= Roger Thurow =

American writer

Roger Thurow is an American author and a journalist. He is a former foreign correspondent for the Wall Street Journal. As of 2010, Thurow is a senior fellow for global agriculture and food policy for the Chicago Council on Global Affairs. He is noted for his writing about the politics of world hunger.

==Early life and education==
Thurow grew up in Crystal Lake, Illinois and graduated from the University of Iowa in 1979.

==Career==
For thirty years Thurow worked as a reporter for the Wall Street Journal, and for twenty of those years he was based abroad in Europe and Africa. After writing a series on famine in Africa, Thurow and Scott Kilman, fellow Wall Street Journal colleague, were finalists for the 2004 Pulitzer Prize in International Reporting. In 2009 Thurow and Kilman authored the book Enough: Why the World's Poorest Starve in an Age of Plenty.
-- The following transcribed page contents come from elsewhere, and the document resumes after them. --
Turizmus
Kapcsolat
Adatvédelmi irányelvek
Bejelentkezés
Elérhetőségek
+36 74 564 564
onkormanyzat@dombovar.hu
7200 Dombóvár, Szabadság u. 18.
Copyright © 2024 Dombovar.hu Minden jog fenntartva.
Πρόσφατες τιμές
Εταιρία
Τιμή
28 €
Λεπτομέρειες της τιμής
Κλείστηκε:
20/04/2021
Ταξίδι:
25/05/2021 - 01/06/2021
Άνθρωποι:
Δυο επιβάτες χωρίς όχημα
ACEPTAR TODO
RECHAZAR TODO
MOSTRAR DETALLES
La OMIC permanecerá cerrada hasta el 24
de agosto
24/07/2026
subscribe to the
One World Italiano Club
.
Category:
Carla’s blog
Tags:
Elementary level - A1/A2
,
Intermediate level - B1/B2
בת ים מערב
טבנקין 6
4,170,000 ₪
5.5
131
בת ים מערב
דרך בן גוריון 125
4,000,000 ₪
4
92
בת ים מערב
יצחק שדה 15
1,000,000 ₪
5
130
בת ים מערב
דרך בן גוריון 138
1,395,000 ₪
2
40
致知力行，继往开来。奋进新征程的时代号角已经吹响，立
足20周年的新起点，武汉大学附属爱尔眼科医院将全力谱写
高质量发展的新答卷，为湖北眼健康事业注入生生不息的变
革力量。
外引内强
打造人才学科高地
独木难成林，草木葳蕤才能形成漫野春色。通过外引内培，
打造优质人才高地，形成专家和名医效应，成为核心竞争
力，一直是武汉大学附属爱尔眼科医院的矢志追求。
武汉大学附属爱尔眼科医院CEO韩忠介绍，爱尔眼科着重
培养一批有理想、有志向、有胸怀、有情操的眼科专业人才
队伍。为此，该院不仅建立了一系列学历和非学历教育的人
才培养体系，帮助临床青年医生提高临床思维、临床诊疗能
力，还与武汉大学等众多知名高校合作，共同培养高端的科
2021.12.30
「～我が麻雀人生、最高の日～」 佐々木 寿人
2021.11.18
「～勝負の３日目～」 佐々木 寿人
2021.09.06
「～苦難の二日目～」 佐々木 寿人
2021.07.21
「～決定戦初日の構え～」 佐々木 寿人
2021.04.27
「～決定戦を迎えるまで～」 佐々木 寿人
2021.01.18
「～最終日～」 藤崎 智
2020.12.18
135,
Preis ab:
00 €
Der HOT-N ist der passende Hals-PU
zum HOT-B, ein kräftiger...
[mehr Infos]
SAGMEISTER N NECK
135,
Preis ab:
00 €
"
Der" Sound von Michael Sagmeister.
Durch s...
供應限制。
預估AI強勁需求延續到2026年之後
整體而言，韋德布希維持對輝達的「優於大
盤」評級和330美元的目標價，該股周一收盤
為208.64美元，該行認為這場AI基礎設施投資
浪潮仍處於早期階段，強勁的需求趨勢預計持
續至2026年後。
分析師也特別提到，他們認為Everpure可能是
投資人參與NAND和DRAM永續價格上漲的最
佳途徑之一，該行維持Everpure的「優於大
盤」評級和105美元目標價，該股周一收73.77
They received Action Against Hunger's Humanitarian Award for this book in 2009.
Thurow's second book, The Last Hunger Season: A Year in an African Farm Community on the Brink of Change, was published in the spring of 2012.

Thurow also lectures on various topics about the world economy, and writes for the Huffington Post.

Thurow currently resides in a suburb of Chicago, Illinois with his wife and two children.